Published: 30 January 2018
Reporter: Peter Lathan

Elevator Festival

Although Live Theatre has not announced its full spring season yet, it has revealed what will be happening as part of Elevator, the third annual festival of new writing which runs this year from 10 to 17 March.

The festival opens with a three-hour director’s masterclass with Joe Douglas, incoming Artistic Director, who will discuss how he takes a play from script to the stage. Costing £10, it will be held in the theatre’s rehearsal room at 11:00 on Saturday 10 March.

From Tuesday 13 to Saturday 17, there will be a double bill of two new plays, Spoon Theory and Rat Boy.

Spoon Theory by writer and director Rebekah Bowsher (work with Alphabetti, Graeae, Live and RYTDS placement at Greyscale where she worked on Dr Frankenstein and Hedda Gabler – This is not a love story) tells us of newly married Belle who is planning her future until a tragic accident. Then the spoons start dictating her life. How can she put her life back together when her spoons keep disappearing?

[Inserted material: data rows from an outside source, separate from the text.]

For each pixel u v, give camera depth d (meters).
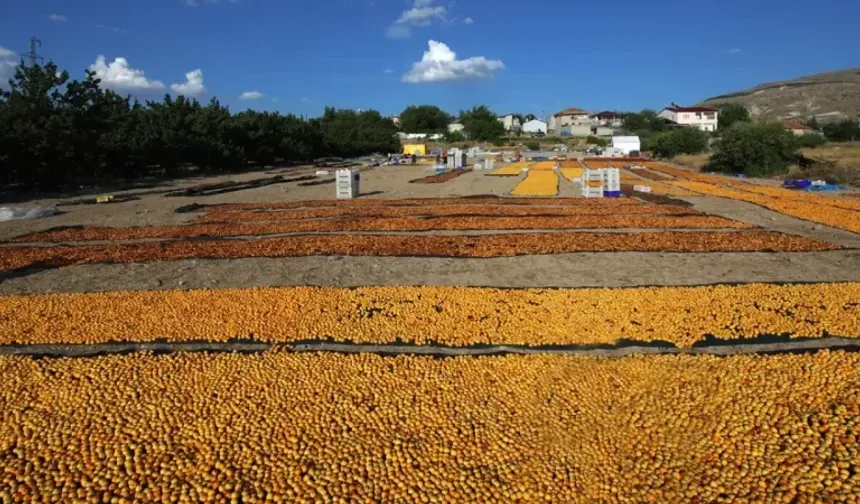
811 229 15.77
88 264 12.32
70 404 5.96
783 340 7.67
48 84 31.44
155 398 6.05
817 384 6.13
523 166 46.72
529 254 12.94
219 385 6.29
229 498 4.54
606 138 90.31
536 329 8.04
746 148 35.22
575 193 25.83
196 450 5.14
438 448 5.12
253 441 5.21
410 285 10.48
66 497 4.59
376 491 4.60
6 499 4.57
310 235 15.71
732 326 8.11
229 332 7.96
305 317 8.48
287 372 6.58
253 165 53.41
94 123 33.81
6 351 7.50
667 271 11.30
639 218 17.59
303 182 35.72
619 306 8.97
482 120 106.94
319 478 4.72
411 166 52.50
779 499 4.53
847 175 28.98
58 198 26.12
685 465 4.98
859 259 12.04
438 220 17.78
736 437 5.29
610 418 5.67
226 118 50.84
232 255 13.10
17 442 5.31
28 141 27.97
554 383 6.35
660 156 58.00
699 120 99.31
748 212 18.91
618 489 4.70
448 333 7.88
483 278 11.02
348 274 11.40
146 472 4.84
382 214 19.48
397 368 6.71
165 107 46.03
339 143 71.06
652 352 7.35
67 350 7.56
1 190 28.14
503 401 5.99
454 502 4.50
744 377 6.39
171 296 9.66
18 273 11.58
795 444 5.12
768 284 10.19
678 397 6.01
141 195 27.31
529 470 4.88
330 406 5.82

Rat Boy is based on the true story of a 13-year-old boy living in the wild in the Byker Wall in 1995. With a '90s soundtrack, this new play, which explores and celebrates a North East community, is written by actor / producer Christina Dawson (Key Change, Rattle Snake) and writer Lee Mattinson (Chalet Lines, Donna Disco, The Season Ticket).

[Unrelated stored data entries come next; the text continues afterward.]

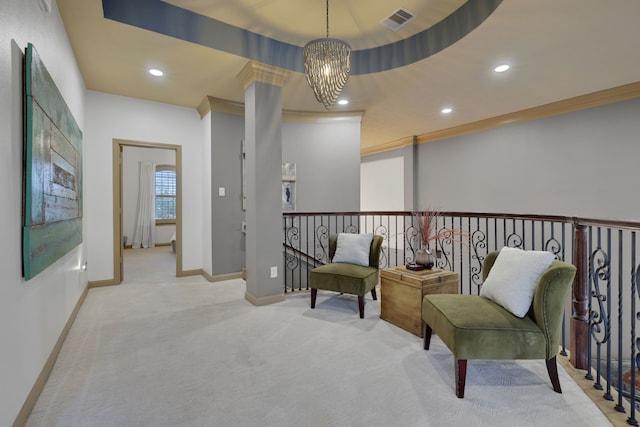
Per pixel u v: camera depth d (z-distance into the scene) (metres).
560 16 2.43
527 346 1.75
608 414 1.61
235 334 2.60
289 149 4.82
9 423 1.40
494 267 2.16
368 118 5.23
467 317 1.84
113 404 1.69
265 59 3.25
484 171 5.44
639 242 3.89
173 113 4.57
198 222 4.80
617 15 2.41
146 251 7.40
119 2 2.55
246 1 2.70
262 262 3.36
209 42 2.93
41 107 1.79
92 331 2.66
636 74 3.51
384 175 7.53
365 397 1.75
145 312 3.13
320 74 2.42
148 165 8.23
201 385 1.87
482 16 2.54
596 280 1.93
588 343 2.04
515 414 1.61
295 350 2.32
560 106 4.41
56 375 1.97
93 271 4.06
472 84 3.78
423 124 5.60
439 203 6.20
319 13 2.86
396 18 2.94
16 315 1.50
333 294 3.77
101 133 4.07
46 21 2.06
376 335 2.58
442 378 1.95
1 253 1.35
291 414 1.61
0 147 1.37
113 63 3.26
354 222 5.18
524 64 3.27
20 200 1.57
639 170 3.82
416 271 2.81
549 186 4.62
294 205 4.84
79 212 3.11
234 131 4.56
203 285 4.19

At 2:00 on Wednesday 14 in the rehearsal room, Katie Bonna leads a workshop on the creation of a new performance using a collaborative devising process. This is free but booking is essential.

That evening in the main theatre, Bonna presents a work-in-progress performance of Paper. Scissors. Stone. Inspired by the Greek chorus and the golden age of musical theatre, the play tells the interwoven stories of three generations of women living in Shrewsbury, all linked by a local school. Over the course of a weekend, each character is forced to confront how much they control their behaviour—or maybe how much they are controlled by it.

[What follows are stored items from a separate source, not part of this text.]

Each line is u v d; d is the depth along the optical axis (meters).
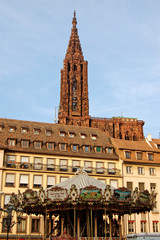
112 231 37.59
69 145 65.56
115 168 64.12
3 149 58.75
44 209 35.56
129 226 59.84
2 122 66.88
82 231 33.50
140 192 33.38
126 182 63.94
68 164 63.00
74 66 135.50
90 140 69.50
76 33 147.12
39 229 55.72
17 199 34.34
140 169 66.19
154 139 76.12
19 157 60.41
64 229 31.88
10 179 57.62
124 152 66.94
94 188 30.88
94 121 120.81
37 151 61.66
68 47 143.00
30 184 58.50
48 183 59.72
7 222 33.75
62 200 30.91
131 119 123.50
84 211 34.94
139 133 122.00
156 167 67.31
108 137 72.56
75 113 124.00
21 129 66.06
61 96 128.38
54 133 68.31
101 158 65.19
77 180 34.78
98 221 36.00
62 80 131.25
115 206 34.16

On Thursday is the Elevator Scratch Night, extracts from works-in-progress by leading theatre artists from across the region including Live Theatre Associate Artist Kema Sekazwe, Jonluke McKie and GIFT Festival Director Kate Craddock.

The final Elevator event is Nuclear Weapons, presented by Game Show, which runs in The Studio on Friday 16 and Saturday 17 at 6:30. Through video, sound and live performance, Game Show imagines how the world’s most dangerous weapons affect us all and our future. This is another work-in-progress.